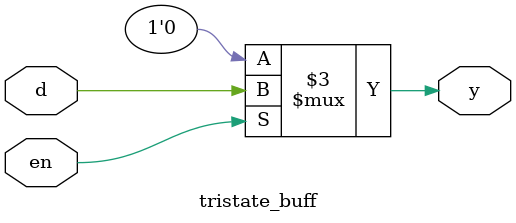
<source format=v>
module tristate_buff(input d,en,output reg y);
initial begin
		if(en)begin
		 y=d;
			end
		
			else begin
		 y=0;
	end
end
endmodule

</source>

........

• Required action: Wherever "begin" occurs in the records above, copy the line it sits in.

• Your solution:
initial begin
		if(en)begin
			else begin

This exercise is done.